Die Forderungen der kollektiven Schwarzen Stimmen vom befreiten Capitol Hill an die Regierung von Seattle

veröffentlicht am 15. Juni 2020

In Reaktion auf den Mord an George Floyd haben die Bewohner*innen von Capitol Hill die autonome Selbstverwaltung ihrer Nachbar*innenschaft erklärt. Die Polizei von Seattle hat sich am 8. Juni 2020 aus dem Bereich der Capitol Hill Autonomous Zone zurückgezogen. Der folgende Text ist die Übersetzung eines kleinen Ausschnitts aus diesem Kampf.

Gewidmet den Menschen, die Capitol Hill befreit haben, ist diese Liste von Forderungen weder kurz noch simpel. Dies ist keine einfache Aufforderung, die Brutalität der Polizei zu beenden. Wir fordern, dass der Stadtrat und der Bürger*innenmeister, wer auch immer das sein mag, diese politischen Änderungen umsetzen, um den kulturellen und historischen Fortschritt der Stadt Seattle zu fördern und die Kämpfe ihrer Bevölkerung zu erleichtern. Dieses Dokument soll die schwarzen Stimmen darstellen, die nach 9 Tagen friedlichen Protests unter ständigen nächtlichen Angriffen des Seattle Police Departments (SPD) siegreich an der Spitze von 12th & Pine [Straßenname, A.d.Ü.] sprachen. Dies sind Worte aus dieser Nacht, dem 8. Juni 2020.

Zur Vereinfachung der Betrachtung haben wir diese Forderungen in vier Kategorien unterteilt: Justiz, Gesundheits- und Sozialwesen, Wirtschaft und Bildung.

Angesichts des historischen Moments beginnen wir mit unseren Forderungen in Bezug auf das Justizsystem.

1. Das Seattle Police Department und das angeschlossene Gerichtssystem sind nicht mehr zu reformieren. Wir fordern keine Reform, wir fordern die Abschaffung.
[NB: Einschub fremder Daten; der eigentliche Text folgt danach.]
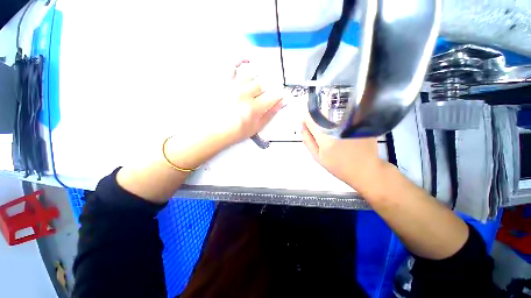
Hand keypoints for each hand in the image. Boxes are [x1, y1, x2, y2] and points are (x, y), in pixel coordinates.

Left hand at [218, 60, 283, 145]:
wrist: (214, 131)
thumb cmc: (234, 132)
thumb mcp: (256, 127)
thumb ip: (270, 114)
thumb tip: (280, 103)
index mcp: (253, 108)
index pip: (273, 95)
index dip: (279, 94)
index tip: (279, 95)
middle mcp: (244, 95)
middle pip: (262, 85)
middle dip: (264, 91)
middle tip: (260, 98)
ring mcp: (232, 86)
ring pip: (251, 75)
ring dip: (254, 82)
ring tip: (250, 90)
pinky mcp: (223, 81)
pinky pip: (232, 64)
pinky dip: (240, 59)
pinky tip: (247, 60)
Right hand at [301, 115, 389, 198]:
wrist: (365, 170)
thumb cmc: (339, 166)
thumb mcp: (318, 157)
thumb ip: (308, 141)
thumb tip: (302, 126)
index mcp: (325, 138)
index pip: (311, 119)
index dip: (307, 119)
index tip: (307, 123)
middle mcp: (338, 127)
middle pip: (322, 112)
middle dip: (317, 118)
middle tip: (321, 130)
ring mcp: (351, 123)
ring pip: (334, 112)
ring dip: (328, 116)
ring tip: (332, 129)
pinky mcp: (361, 122)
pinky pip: (346, 114)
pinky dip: (340, 117)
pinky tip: (343, 128)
Wir fordern, dass Stadtrat und Bürgermeister* dem Seattle Police Department und dem angeschlossenen Justiz-Apparat die Finanzierung entziehen und beide Institutionen abschaffen. Dies bedeutet 100% der Finanzierung, einschließlich der bestehenden Renten für die Polizei von Seattle. Bei gleicher Priorität fordern wir auch, dass die Stadt die Arbeit von ICE in Seattle untersagt [ICE ist eine Bundesstaatliche Agentur die in den gesamten Vereinigten Staaten u.a. gegen illegalisierte Migration und Menschen ohne Papiere vorgeht, A.d.Ü.].

2. In der Übergangszeit zwischen jetzt und der Abwicklung des Seattle Police Department fordern wir, dass die Anwendung von Waffengewalt vollständig verboten wird. Keine Waffen, keine Schlagstöcke, keine Schutzschilde, keine chemischen Waffen, insbesondere nicht gegen diejenigen, die ihr verfassungsmäßiges Recht ausüben, um zu protestieren.

3. Wir fordern ein Ende der Schul-Gefängnis-Pipeline und die Abschaffung der Jugendgefängnisse. Kinder raus aus dem Gefängnis, Polizist*innen raus aus den Schulen. Wir fordern auch, dass das neue Jugendgefängnis, das derzeit in Seattle gebaut wird, für etwas anderes genutzt wird.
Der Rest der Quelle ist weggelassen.